Hey everyone, I would really appreciate some advice but I feel like maybe I know the answer 😢
I'm 19 and met my boyfriend (27) last year and really felt swept off my feet. We have so much in common and had so much fun until very recently. He had always given so much time to me but he started being more distant and when I asked if I did something wrong he said he'd been neglecting the friends he games with for me since we started dating six months ago and was struggling to manage his online gaming friends with our relationship.
I knew he enjoyed games but I didn't realise he'd been cutting back so much to spend time with me, and it kind of shocked me how he was comparing me to his gaming.
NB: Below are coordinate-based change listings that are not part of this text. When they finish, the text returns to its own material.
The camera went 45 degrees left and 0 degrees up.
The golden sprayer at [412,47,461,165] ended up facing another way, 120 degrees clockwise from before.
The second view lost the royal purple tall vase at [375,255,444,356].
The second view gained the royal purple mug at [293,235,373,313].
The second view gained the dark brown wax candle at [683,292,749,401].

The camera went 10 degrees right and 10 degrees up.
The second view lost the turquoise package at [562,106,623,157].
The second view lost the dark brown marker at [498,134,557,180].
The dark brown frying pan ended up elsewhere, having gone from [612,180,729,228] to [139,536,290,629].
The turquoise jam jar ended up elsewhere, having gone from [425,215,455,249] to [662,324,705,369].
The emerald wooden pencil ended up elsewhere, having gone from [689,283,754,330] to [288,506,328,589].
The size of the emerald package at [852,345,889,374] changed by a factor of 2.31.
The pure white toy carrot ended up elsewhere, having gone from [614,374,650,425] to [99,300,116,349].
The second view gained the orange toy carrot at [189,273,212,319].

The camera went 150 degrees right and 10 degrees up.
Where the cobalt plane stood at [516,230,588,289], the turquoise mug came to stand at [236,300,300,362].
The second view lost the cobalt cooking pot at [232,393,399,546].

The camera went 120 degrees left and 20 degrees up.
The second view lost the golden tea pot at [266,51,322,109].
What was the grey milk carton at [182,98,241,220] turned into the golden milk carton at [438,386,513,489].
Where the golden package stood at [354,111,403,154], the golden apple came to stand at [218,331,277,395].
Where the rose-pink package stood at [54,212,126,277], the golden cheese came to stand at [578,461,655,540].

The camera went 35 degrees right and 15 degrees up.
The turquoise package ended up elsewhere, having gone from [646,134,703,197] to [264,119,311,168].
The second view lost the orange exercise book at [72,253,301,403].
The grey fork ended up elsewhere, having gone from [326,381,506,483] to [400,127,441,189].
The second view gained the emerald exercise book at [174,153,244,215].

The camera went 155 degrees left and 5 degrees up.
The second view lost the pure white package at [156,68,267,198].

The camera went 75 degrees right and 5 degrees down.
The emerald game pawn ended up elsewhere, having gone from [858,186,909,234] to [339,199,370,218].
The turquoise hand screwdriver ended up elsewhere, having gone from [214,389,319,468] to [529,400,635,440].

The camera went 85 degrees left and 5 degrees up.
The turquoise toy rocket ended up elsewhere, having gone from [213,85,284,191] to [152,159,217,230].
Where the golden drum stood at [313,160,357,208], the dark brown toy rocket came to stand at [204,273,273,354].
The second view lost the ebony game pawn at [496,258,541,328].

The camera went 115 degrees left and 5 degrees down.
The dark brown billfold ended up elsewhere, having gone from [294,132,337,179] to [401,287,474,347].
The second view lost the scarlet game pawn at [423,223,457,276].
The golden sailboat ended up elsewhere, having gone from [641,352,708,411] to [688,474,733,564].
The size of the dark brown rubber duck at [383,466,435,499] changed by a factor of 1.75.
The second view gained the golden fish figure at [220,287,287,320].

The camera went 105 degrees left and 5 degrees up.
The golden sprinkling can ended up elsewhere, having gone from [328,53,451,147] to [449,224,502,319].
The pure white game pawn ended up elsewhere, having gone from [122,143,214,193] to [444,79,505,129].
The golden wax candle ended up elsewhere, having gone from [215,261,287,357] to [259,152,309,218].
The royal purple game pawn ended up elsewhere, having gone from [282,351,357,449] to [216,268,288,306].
He has admitted that he thinks his gaming is problematic, he only drinks when he games and often says that gaming makes him feel stressed, angry, lonely and depressed. With me he says he is the happiest he's ever been, we go out, have fun, live!
But tonight he told me that he loves me and gaming equally and he doesn't feel he can choose between us. I was pretty shaken by this, from reading up on it I understand that it's a very real addiction and is causing detriment to his life. He admits it's a problem, so I'm struggling to know what to do. He also really wants us to have a baby, get married etc. and very soon. These are things I want too but I know I'm young and all of this is scaring me that he could on one hand be so loving and caring but also say he values me the same as something that is causing him so much harm?
I've never gamed, I know I don't understand what he gets out of it and I want him to have his own interests and friends. Is it hopeful that he kind of recognises it's a problem or should I exit before things get more complicated?